En mars 2015, Jean-Claude Gobé avait réagi à l'octroi d'un contrat d'une valeur de près de 930 000 dollars à une entreprise étant accusée d'avoir fait partie d'un cartel collusionnaire et ayant fraudé les Lavallois pour plusieurs millions de dollars, Asphalte Desjardins; et dont l'un des copropriétaires est accusé de banditisme au détriment de Laval avec Gilles Vaillancourt. Alors que le maire de Laval, M. Marc Demers, affirmait qu'il était impossible d'empêcher l'octroi de contrats à une entreprise mise en accusation, le chef de l'Opposition officielle proposait quant à lui d'inclure une clause empêchant les personnes et les entreprises faisant face à des accusations et des poursuites, de soumissionner et de faire affaire avec la municipalité.

Une politique « écran de fumée »

Pour le chef de l'Opposition officielle, cette nouvelle politique de gestion contractuelle est un écran de fumée, « une manœuvre pour faire croire aux Lavallois que c'est grâce au maire Demers que les entreprises délinquantes participent au remboursement volontaire prévu par la loi 26 du gouvernement du Québec », a-t-il indiqué, ajoutant ensuite que « les entreprises fautives vont plutôt participer pour ne pas avoir à payer la pénalité de 20% des sommes dues; et pour se refaire une virginité au Québec ».

Les entreprises mises en accusation pourront toujours soumissionner

« Rien dans la nouvelle politique ne touche les entreprises comme Asphalte Desjardins, dont l'un des dirigeants est poursuivi - avec l'ancien maire Gilles Vaillancourt - pour des actes de collusion et de corruption », a déclaré Jean-Claude Gobé. En effet, pour le chef de l'Opposition officielle, en se concentrant uniquement sur les entreprises faisant objet de poursuites de la part de la Ville de Laval dans le cadre de la Loi 26, l'administration de Marc Demers fait abstraction des accusations criminelles faites à l'encontre d'entreprises comme Asphalte Desjardins, qui décroche toujours, avec cette politique, des contrats publics à Laval.

Rappel : 721 920$ dorment toujours dans des coffres gouvernementaux

« Je rappelle également que 721 920 dollars appartenant aux payeurs de taxes Lavallois et saisies dans le coffre du PRO des Lavallois par la sûreté du Québec dorment toujours dans les coffres du gouvernement du Québec », a déclaré Jean-Claude Gobé. Ce dernier évoque le stratagème d'imposition d'une ristourne de 2% sur les contrats municipaux au profit du défunt Parti PRO des Lavallois. En effet, en mars 2013, Pierre Lambert, ancien avocat du PRO et responsable de ce stratagème visant à collecter cette ristourne de 2%, avait remis un montant de 721 920$ aux enquêteurs de l'UPAC. Ce montant, avait-il dit, était la somme restante de l'argent détourné par le stratagème. Début janvier, le chef de l'Opposition avait invité le maire à récupérer ces sommes, ce qui n'a pas encore été fait. Le maire n'a rien fait.
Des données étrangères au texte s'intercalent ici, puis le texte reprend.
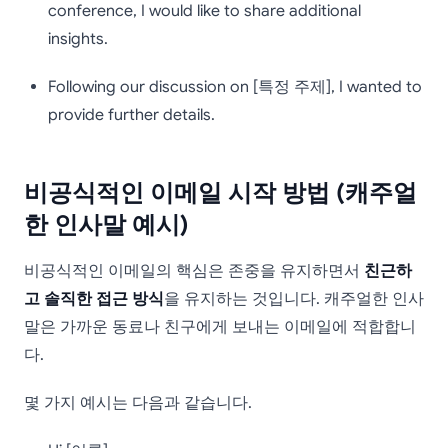
conference, I would like to share additional
insights.
Following our discussion on [특정 주제], I wanted to
provide further details.
비공식적인 이메일 시작 방법 (캐주얼
한 인사말 예시)
비공식적인 이메일의 핵심은 존중을 유지하면서
친근하
고 솔직한 접근 방식
을 유지하는 것입니다. 캐주얼한 인사
말은 가까운 동료나 친구에게 보내는 이메일에 적합합니
다.
몇 가지 예시는 다음과 같습니다.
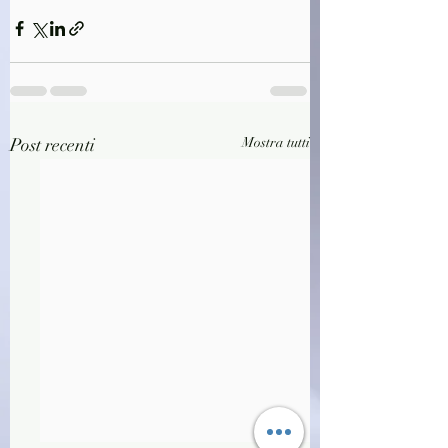
Post recenti
Mostra tutti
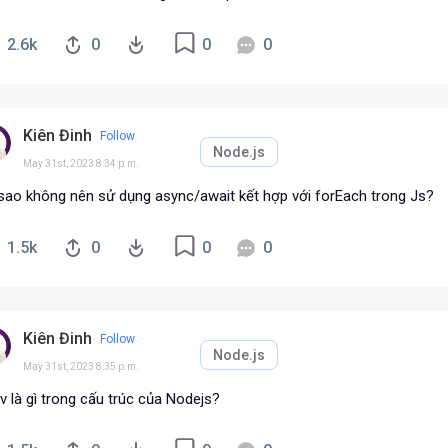
2.6k
0
0
0
Kiên Đinh
Follow
Node.js
May 31st, 2023 8:34 p.m.
 sao không nên sử dụng async/await kết hợp với forEach trong Js?
1.5k
0
0
0
Kiên Đinh
Follow
Node.js
May 31st, 2023 8:35 p.m.
v là gì trong cấu trúc của Nodejs?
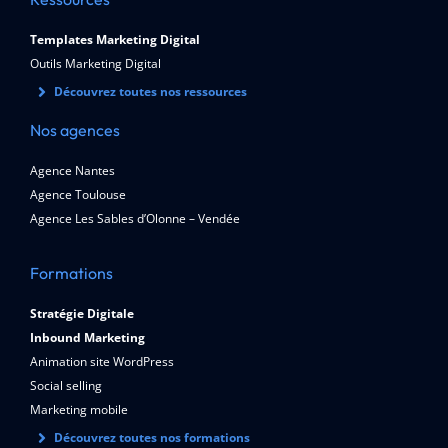
Templates Marketing Digital
Outils Marketing Digital
Découvrez toutes nos ressources
Nos agences
Agence Nantes
Agence Toulouse
Agence Les Sables d’Olonne – Vendée
Formations
Stratégie Digitale
Inbound Marketing
Animation site WordPress
Social selling
Marketing mobile
Découvrez toutes nos formations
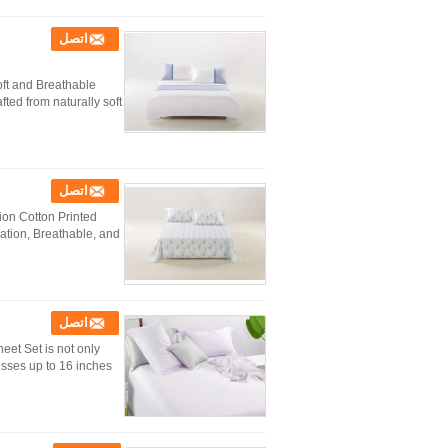
اتصل
ft and Breathable
ed from naturally soft
اتصل
ion Cotton Printed
on, Breathable, and ...
اتصل
eet Set is not only
es up to 16 inches ...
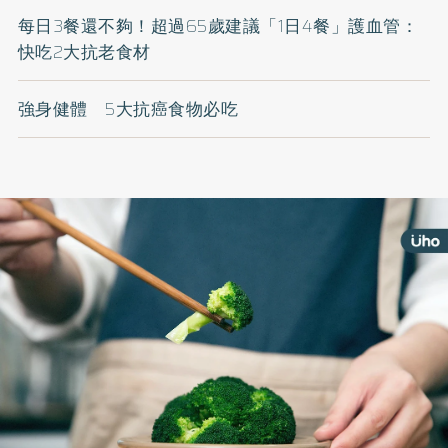
每日3餐還不夠！超過65歲建議「1日4餐」護血管：
快吃2大抗老食材
強身健體 5大抗癌食物必吃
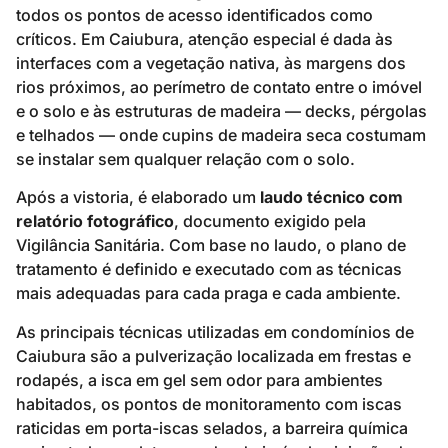
todos os pontos de acesso identificados como
críticos. Em Caiubura, atenção especial é dada às
interfaces com a vegetação nativa, às margens dos
rios próximos, ao perímetro de contato entre o imóvel
e o solo e às estruturas de madeira — decks, pérgolas
e telhados — onde cupins de madeira seca costumam
se instalar sem qualquer relação com o solo.
Após a vistoria, é elaborado um
laudo técnico com
relatório fotográfico
, documento exigido pela
Vigilância Sanitária. Com base no laudo, o plano de
tratamento é definido e executado com as técnicas
mais adequadas para cada praga e cada ambiente.
As principais técnicas utilizadas em condomínios de
Caiubura são a pulverização localizada em frestas e
rodapés, a isca em gel sem odor para ambientes
habitados, os pontos de monitoramento com iscas
raticidas em porta-iscas selados, a barreira química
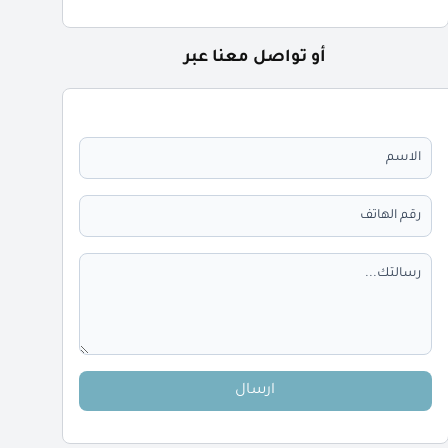
أو تواصل معنا عبر
ارسال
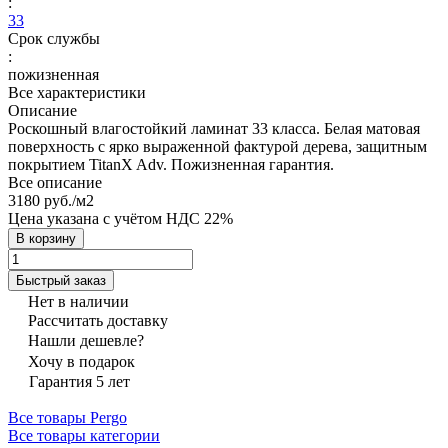
:
33
Срок службы
:
пожизненная
Все характеристики
Описание
Роскошный влагостойкий ламинат 33 класса. Белая матовая
поверхность с ярко выраженной фактурой дерева, защитным
покрытием TitanX Adv. Пожизненная гарантия.
Все описание
3180 руб./
м2
Цена указана с учётом НДС 22%
В корзину
Быстрый заказ
Нет в наличии
Рассчитать доставку
Нашли дешевле?
Хочу в подарок
Гарантия 5 лет
Все товары Pergo
Все товары категории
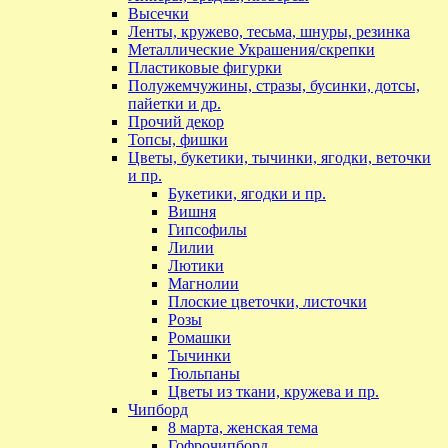
Высечки
Ленты, кружево, тесьма, шнуры, резинка
Металлические Украшения/скрепки
Пластиковые фигурки
Полужемчужины, стразы, бусинки, дотсы,
пайетки и др.
Прочий декор
Топсы, фишки
Цветы, букетики, тычинки, ягодки, веточки
и пр.
Букетики, ягодки и пр.
Вишня
Гипсофилы
Лилии
Лютики
Магнолии
Плоские цветочки, листочки
Розы
Ромашки
Тычинки
Тюльпаны
Цветы из ткани, кружева и пр.
Чипборд
8 марта, женская тема
Гофрочипборд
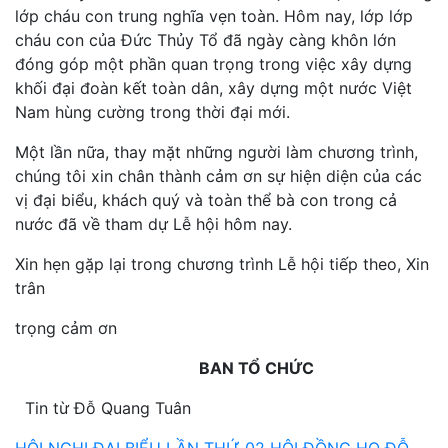
lớp cháu con trung nghĩa vẹn toàn. Hôm nay, lớp lớp
cháu con của Đức Thủy Tổ đã ngày càng khôn lớn
đóng góp một phần quan trọng trong việc xây dựng
khối đại đoàn kết toàn dân, xây dựng một nước Việt
Nam hùng cường trong thời đại mới.
Một lần nữa, thay mặt những người làm chương trình,
chúng tôi xin chân thành cảm ơn sự hiện diện của các
vị đại biểu, khách quý và toàn thể bà con trong cả
nước đã về tham dự Lễ hội hôm nay.
Xin hẹn gặp lại trong chương trình Lễ hội tiếp theo, Xin
trân
trọng cảm ơn
BAN TỔ CHỨC
Tin từ Đỗ Quang Tuân
HỘI NGHỊ ĐẠI BIỂU LẦN THỨ 02 HỘI ĐỒNG HỌ ĐỖ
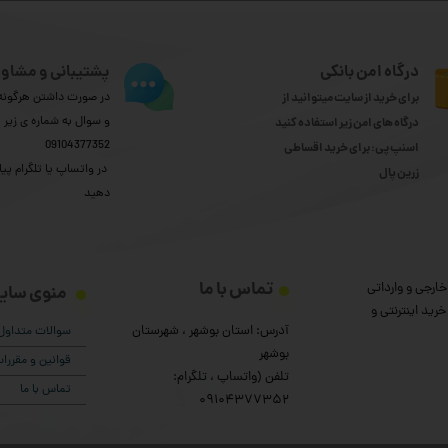
درگاه امن بانکی
پشتیبانی و مشاور
برای خرید از سایت میتوانید از
در صورت داشتن هرگونه 
و سوال به شماره ی زیر
درگاه های امن زیر استفاده کنید
09104377352
اسنپ پی: برای خرید اقساطی
​​​​​​​ در واتساپ یا تلگرام پیا
​​​​​​​زرین پال
دهید
تماس با ما
ارجی و وارداتی
منوی سای
رید اینترنتی و
آدرس: استان بوشهر ، شهرستان
سوالات متداول
بوشهر
قوانین و مقرر
تلفن (واتساپ ، تلگرام:
تماس با ما
۰9104377352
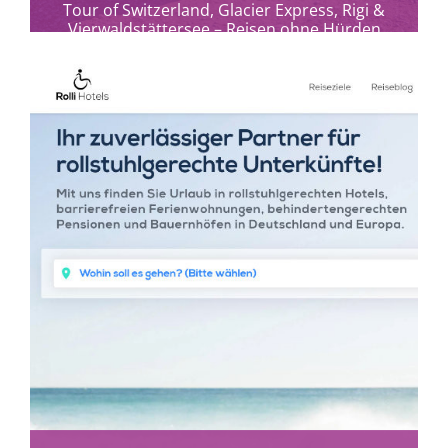
Tour of Switzerland, Glacier Express, Rigi &
Vierwaldstättersee – Reisen ohne Hürden
zwischen Alpen, Seen und...
mehr erfahren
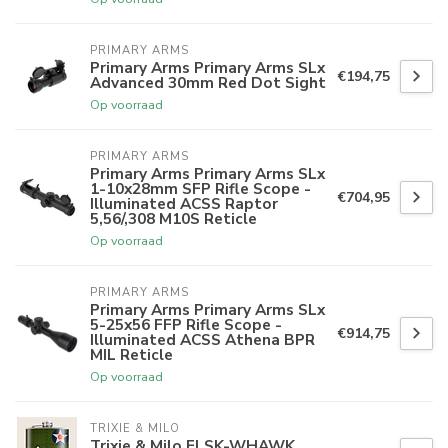
PRIMARY ARMS
Primary Arms Primary Arms SLx
€194,75
Advanced 30mm Red Dot Sight
Op voorraad
PRIMARY ARMS
Primary Arms Primary Arms SLx
1-10x28mm SFP Rifle Scope -
€704,95
Illuminated ACSS Raptor
5,56/,308 M10S Reticle
Op voorraad
PRIMARY ARMS
Primary Arms Primary Arms SLx
5-25x56 FFP Rifle Scope -
€914,75
Illuminated ACSS Athena BPR
MIL Reticle
Op voorraad
TRIXIE & MILO
Trixie & Milo FLSK-WHAWK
Le chef de l'Opposition officielle ajoute qu'il est inacceptable que des acteurs de la collusion et de la corruption à Laval puissent toujours décrocher de généreux contrats municipaux; « le processus d'appel d'offres publics à Laval, même avec cette politique, reste et demeure une passoire pour les acteurs de la collusion et de la corruption. Marc Demers se camoufle derrière des annonces et ne s'attaque pas aux véritables problèmes ».

Quant à Aglaia Revelakis, Conseillère de Chomedey, cette dernière se prononcera contre la nouvelle politique demain soir au nom de l'Opposition officielle : « Dans son état actuel, je ne peux pas appuyer cette politique, on ne peut pas laisser des entreprises comme Asphalte Desjardins, qui est accusée au criminel, continuer de faire affaire avec la ville, c'est moralement inacceptable ».

« Les citoyens nous le disent et se plaignent : Ils veulent que l'administration s'attaque aux véritables problèmes comme la réfection urgente des routes, la baisse des taxes municipales, l'amélioration des services essentiels et nous demandent d'arrêter de dépenser des millions de dollars pour des fêtes et des projets non-essentiels comme la fontaine devant l'hôtel de ville. Il y a urgence, il faut qu'on cesse de détourner l'attention des vrais problèmes et agir! », a conclu Jean-Claude Gobé.